◆ EXPLORE THE MATERIAL ◆
**1)** The post on word clouds and R packages names the most frequent themes in R packages. List every one of those themes.
**2)** Extend the post on word clouds and R packages, picking up after its final sentence.

◆ PAGE EXCERPT ◆
★ ★ ★

Tuesday, April 5, 2011

Painting a picture of statistical packages

Imagine you have to analyze text comprising 18,000 words. You have to identify the most commonly cited ideas or words in the text and then present the analysis in a graphic format. There are sophisticated tools out there to help you with this task, but then again there is a tight deadline. You have fewer than five minutes to accomplish the task.

Generating a word cloud from the text may be one option. It is fast and the resulting output is appealing as well as informative. See the word cloud below, which I have generated from the description of 2,948 R packages listed at http://cran.r-project.org/web/packages. The one-liner description of these packages ran into 18,000-plus words. By using the free word cloud tool Wordle (http://www.wordle.net/), the task was accomplished in less than two minutes.


Based on the cloud we can see that the most frequent recurring themes in R packages are data, functions, models, estimation, regression, and Bayesian.

★ ★ ★

◆ DATASET EXCERPTS ◆
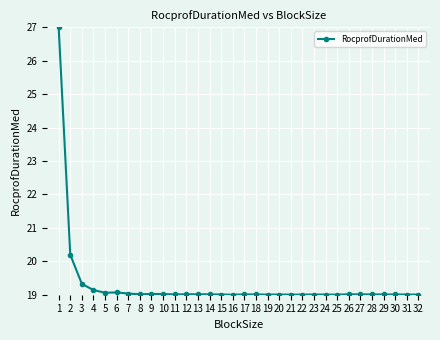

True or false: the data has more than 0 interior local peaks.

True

★ ★ ★

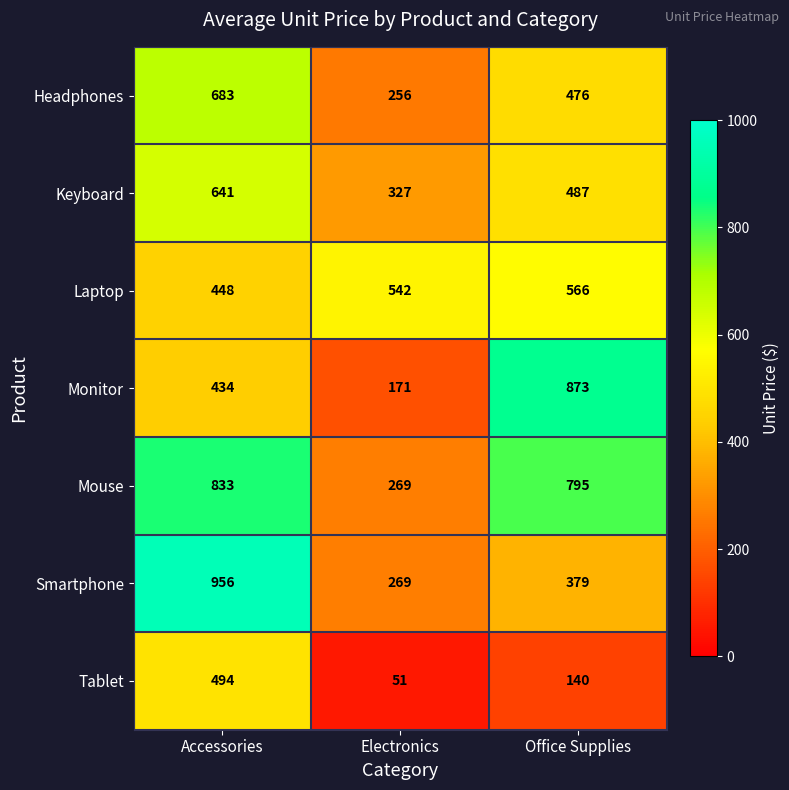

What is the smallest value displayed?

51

★ ★ ★

◆ ANSWERS TO THE EXERCISE ◆
**1)** data, functions, models, estimation, regression, Bayesian

**2)**
Wordle offers some control over the output. Consider the above cloud that was generated using the most common 150 words in the text. I eliminated ‘Analysis’ from the text since it was the most frequently repeated text. Later, I restricted the cloud to 100 most repeated words and removed restriction on  the word ‘Analysis’, and a randomly generated a word cloud. See the output below.


Notice the two variants of the word ‘data’ in the cloud. Wordle allows the user to eliminate any word in the generated cloud with a click of a mouse and retain the cleaned version of the cloud.

Also, don’t miss Drew Conway’s blog on building a more intelligent word clouds at http://www.drewconway.com/zia/?p=2624.

1 comment:

  1. This is impressive.
    I would have liked to reproduce a similar experience, but I have been unable to use Wordle to look at the webpages I wanted.

    Did you simply give the link http://cran.r-project.org/web/packages in the Create page of Wordle ?